C'est en préparant la nouvelle sélection consacrée à l'hôpital psychiatrique que je suis retombée sur ce vieux best-seller des années 80. J'ai trouvé à la médiathèque municipale un exemplaire France Loisirs que je crois bien avoir lu pendant mon adolescence, mes parents y ayant longtemps été abonnés. Séquence nostalgie, donc !

Ce qui fait la particularité de ce roman, c'est son style qui adopte le langage malhabile d'un enfant, mêlant les erreurs syntaxiques et les expressions empruntées aux adultes (« pour ne rien vous cacher »). Surtout, l'auteur nous place littéralement dans la pensée du petit Gil(bert) afin de mieux nous faire comprendre son raisonnement, sa logique enfantine. Car elle semble bien confuse son attitude… Qu'a-t-il bien pu faire à sa camarade Jessica pour se retrouver interné ? le récit alterne le présent à la Résidence Home d'Enfants les Pâquerettes, où le Dr Nevele tente, sans succès, de faire parler le garçonnet, aux événements passés qui l'ont mené là.

Certains passages sont un peu longuets et par certains aspects le texte fait daté (les nombreuses références à Zorro, le héros préféré de Gil, même si la série est régulièrement rediffusée ; sa façon de désigner les personnes noires par « gens de couleur » ; son côté offusqué quand il voit des « dames en pantalon »…). Mais le fond du propos est atemporel : ce dont traite essentiellement l'oeuvre, selon moi, ce sont les traumatismes de l'enfance.

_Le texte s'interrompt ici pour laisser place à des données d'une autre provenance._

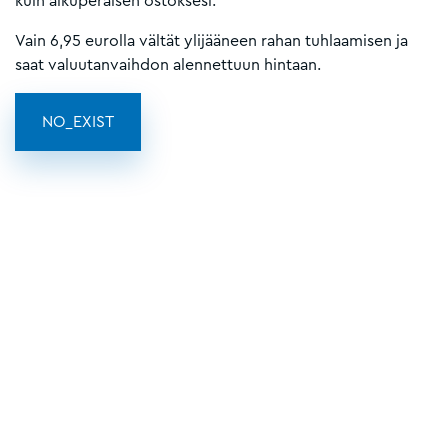
kuin alkuperäisen ostoksesi.
Vain 6,95 eurolla vältät ylijääneen rahan tuhlaamisen ja
saat valuutanvaihdon alennettuun hintaan.
NO_EXIST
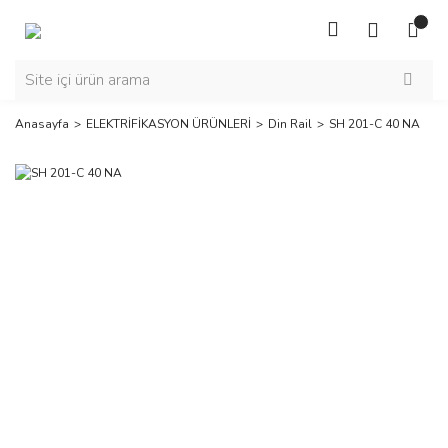
Anasayfa
ELEKTRİFİKASYON ÜRÜNLERİ
Din Rail
SH 201-C 40 NA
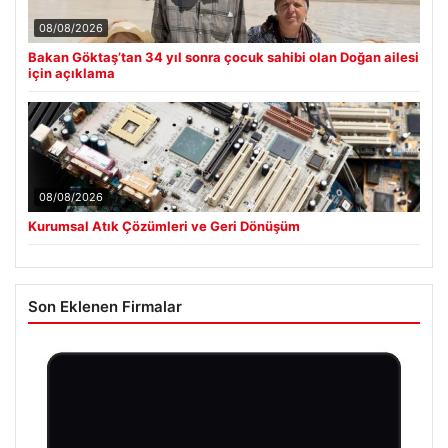
08/08/2026
Bakan Göktaş’tan 34 yıl sonra çocuk sahibi olan Doğan ailesi
için açıklama
08/08/2026
Kurumsal Atık Çözümleri ve Geri Dönüşüm
Son Eklenen Firmalar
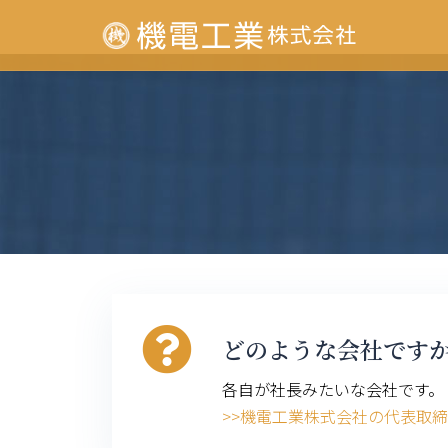
どのような会社です
各自が社長みたいな会社です。
>>機電工業株式会社の代表取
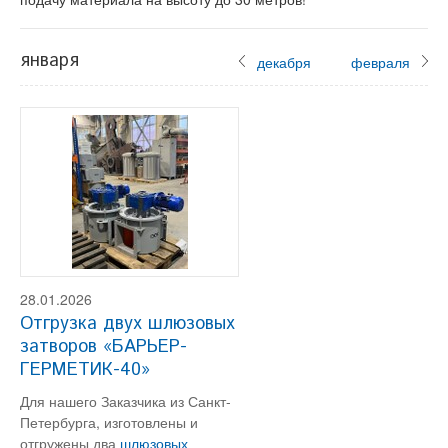
января
декабря
февраля
28.01.2026
Отгрузка двух шлюзовых
затворов «БАРЬЕР-
ГЕРМЕТИК-40»
Для нашего Заказчика из Санкт-
Петербурга, изготовлены и
отгружены два
шлюзовых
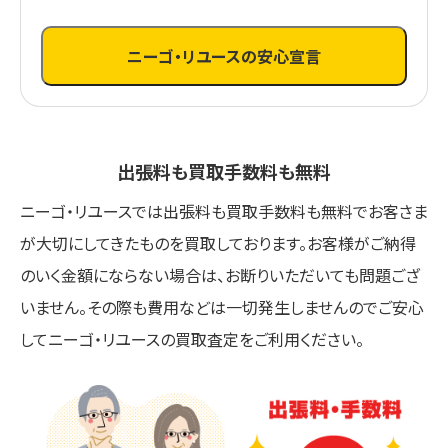
ニーゴ・リユースの安心宣言
出張料も買取手数料も無料
ニーゴ・リユースでは出張料も買取手数料も無料でお客さま
が大切にしてきたものを買取しております。お客様がご納得
のいく金額にならない場合は、お断りいただいても問題ござ
いません。その際も費用などは一切発生しませんのでご安心
してニーゴ・リユースの買取査定をご利用ください。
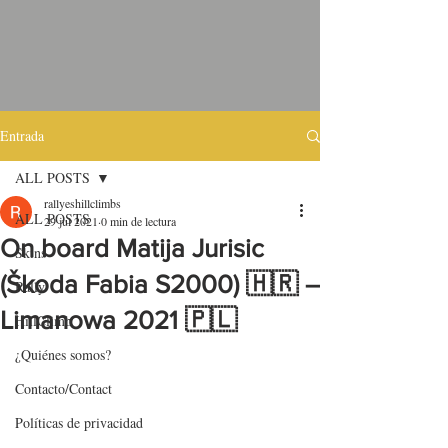
Entrada
ALL POSTS
rallyeshillclimbs
ALL POSTS
29 jul 2021
0 min de lectura
On board Matija Jurisic
Skins
(Škoda Fabia S2000) 🇭🇷 –
Rally
Limanowa 2021 🇵🇱
HillClimb
¿Quiénes somos?
Contacto/Contact
Políticas de privacidad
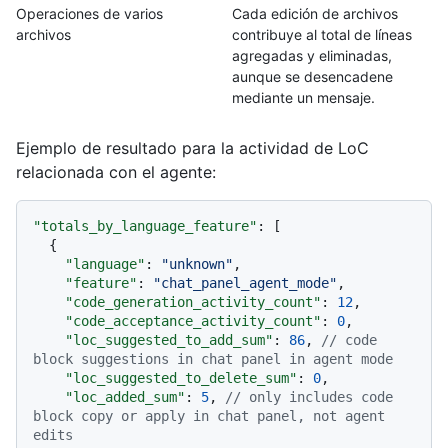
Operaciones de varios
Cada edición de archivos
archivos
contribuye al total de líneas
agregadas y eliminadas,
aunque se desencadene
mediante un mensaje.
Ejemplo de resultado para la actividad de LoC
relacionada con el agente:
"totals_by_language_feature"
:
[
{
"language"
:
"unknown"
,
"feature"
:
"chat_panel_agent_mode"
,
"code_generation_activity_count"
:
12
,
"code_acceptance_activity_count"
:
0
,
"loc_suggested_to_add_sum"
:
86
,
// code 
block suggestions in chat panel in agent mode
"loc_suggested_to_delete_sum"
:
0
,
"loc_added_sum"
:
5
,
// only includes code 
block copy or apply in chat panel, not agent 
edits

Si Gil a parfois des réactions ou des répliques étranges, c'est qu'il a vécu tout petit (vers 5 ans, donc) des épisodes qui l'ont choqué : des informations violentes entendues au journal télévisé (« J'avais quelque chose de cassé à l'intérieur ») ; des soirs où il a dû se coucher tout seul dans le noir (« J'ai peur d'aller me coucher pasqu'y a des monstres dans mon placard. Je ferme la porte. Plus de fois on la pousse, plus elle est fermée. Avant de me coucher, je pousse la porte de mon placard cinquante fois ») ; des films qui lui ont donné des cauchemars (« C'était un film avec une espèce de cave où on vous torture, y a un homme affreux avec un capuchon et un masque tout noirs et c'est un docteur comme le Dr Nevele ») ; ou encore les fausses alertes aériennes à l'école (« J'avais très peur pasque je croyais que c'était dangereux. J'ai cru que c'était une vraie. Je trouve que ce n'est pas bien de faire peur comme ça à des enfants »). Sans oublier la fois où son père l'a jeté de force dans le lac pour lui apprendre à nager… provoquant une peur panique de l'eau. Autant de bourdes éducatives de parents négligents, voire brutaux, qui rendent le petit garçon très touchant au final.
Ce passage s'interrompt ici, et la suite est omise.